Dataset entries
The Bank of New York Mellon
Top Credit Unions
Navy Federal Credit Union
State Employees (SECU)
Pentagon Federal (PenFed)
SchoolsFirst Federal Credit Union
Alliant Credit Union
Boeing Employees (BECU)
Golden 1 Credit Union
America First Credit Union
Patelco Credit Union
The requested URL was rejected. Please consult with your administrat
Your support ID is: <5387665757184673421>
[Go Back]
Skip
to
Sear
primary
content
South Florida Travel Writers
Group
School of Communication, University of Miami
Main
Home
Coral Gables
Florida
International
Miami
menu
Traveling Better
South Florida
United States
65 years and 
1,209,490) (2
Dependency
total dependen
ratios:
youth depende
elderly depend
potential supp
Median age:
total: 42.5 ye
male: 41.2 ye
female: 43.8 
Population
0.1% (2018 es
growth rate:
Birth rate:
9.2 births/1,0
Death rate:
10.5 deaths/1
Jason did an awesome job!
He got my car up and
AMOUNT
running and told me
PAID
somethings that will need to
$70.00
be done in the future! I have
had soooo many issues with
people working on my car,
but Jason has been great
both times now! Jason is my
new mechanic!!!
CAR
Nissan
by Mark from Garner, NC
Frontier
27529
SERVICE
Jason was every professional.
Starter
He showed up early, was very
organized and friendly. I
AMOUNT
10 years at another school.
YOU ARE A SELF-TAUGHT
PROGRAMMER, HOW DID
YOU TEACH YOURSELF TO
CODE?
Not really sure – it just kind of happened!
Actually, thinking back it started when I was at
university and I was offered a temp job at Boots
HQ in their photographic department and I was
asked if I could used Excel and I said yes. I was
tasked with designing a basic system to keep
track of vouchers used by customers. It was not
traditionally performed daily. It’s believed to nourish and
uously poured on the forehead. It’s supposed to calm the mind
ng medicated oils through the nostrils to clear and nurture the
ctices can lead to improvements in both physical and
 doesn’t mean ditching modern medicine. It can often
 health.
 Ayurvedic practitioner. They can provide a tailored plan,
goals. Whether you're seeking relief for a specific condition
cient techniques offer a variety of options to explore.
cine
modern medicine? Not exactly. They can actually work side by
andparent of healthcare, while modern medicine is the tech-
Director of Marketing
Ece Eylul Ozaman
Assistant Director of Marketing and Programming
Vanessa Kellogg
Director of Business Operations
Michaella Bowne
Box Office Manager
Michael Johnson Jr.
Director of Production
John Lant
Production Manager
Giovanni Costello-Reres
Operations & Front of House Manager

### Assignment
Print every line of the listing above verbatim, keeping the original order and line breaks.

### Task result
The Bank of New York Mellon
Top Credit Unions
Navy Federal Credit Union
State Employees (SECU)
Pentagon Federal (PenFed)
SchoolsFirst Federal Credit Union
Alliant Credit Union
Boeing Employees (BECU)
Golden 1 Credit Union
America First Credit Union
Patelco Credit Union
The requested URL was rejected. Please consult with your administrat
Your support ID is: <5387665757184673421>
[Go Back]
Skip
to
Sear
primary
content
South Florida Travel Writers
Group
School of Communication, University of Miami
Main
Home
Coral Gables
Florida
International
Miami
menu
Traveling Better
South Florida
United States
65 years and 
1,209,490) (2
Dependency
total dependen
ratios:
youth depende
elderly depend
potential supp
Median age:
total: 42.5 ye
male: 41.2 ye
female: 43.8 
Population
0.1% (2018 es
growth rate:
Birth rate:
9.2 births/1,0
Death rate:
10.5 deaths/1
Jason did an awesome job!
He got my car up and
AMOUNT
running and told me
PAID
somethings that will need to
$70.00
be done in the future! I have
had soooo many issues with
people working on my car,
but Jason has been great
both times now! Jason is my
new mechanic!!!
CAR
Nissan
by Mark from Garner, NC
Frontier
27529
SERVICE
Jason was every professional.
Starter
He showed up early, was very
organized and friendly. I
AMOUNT
10 years at another school.
YOU ARE A SELF-TAUGHT
PROGRAMMER, HOW DID
YOU TEACH YOURSELF TO
CODE?
Not really sure – it just kind of happened!
Actually, thinking back it started when I was at
university and I was offered a temp job at Boots
HQ in their photographic department and I was
asked if I could used Excel and I said yes. I was
tasked with designing a basic system to keep
track of vouchers used by customers. It was not
traditionally performed daily. It’s believed to nourish and
uously poured on the forehead. It’s supposed to calm the mind
ng medicated oils through the nostrils to clear and nurture the
ctices can lead to improvements in both physical and
 doesn’t mean ditching modern medicine. It can often
 health.
 Ayurvedic practitioner. They can provide a tailored plan,
goals. Whether you're seeking relief for a specific condition
cient techniques offer a variety of options to explore.
cine
modern medicine? Not exactly. They can actually work side by
andparent of healthcare, while modern medicine is the tech-
Director of Marketing
Ece Eylul Ozaman
Assistant Director of Marketing and Programming
Vanessa Kellogg
Director of Business Operations
Michaella Bowne
Box Office Manager
Michael Johnson Jr.
Director of Production
John Lant
Production Manager
Giovanni Costello-Reres
Operations & Front of House Manager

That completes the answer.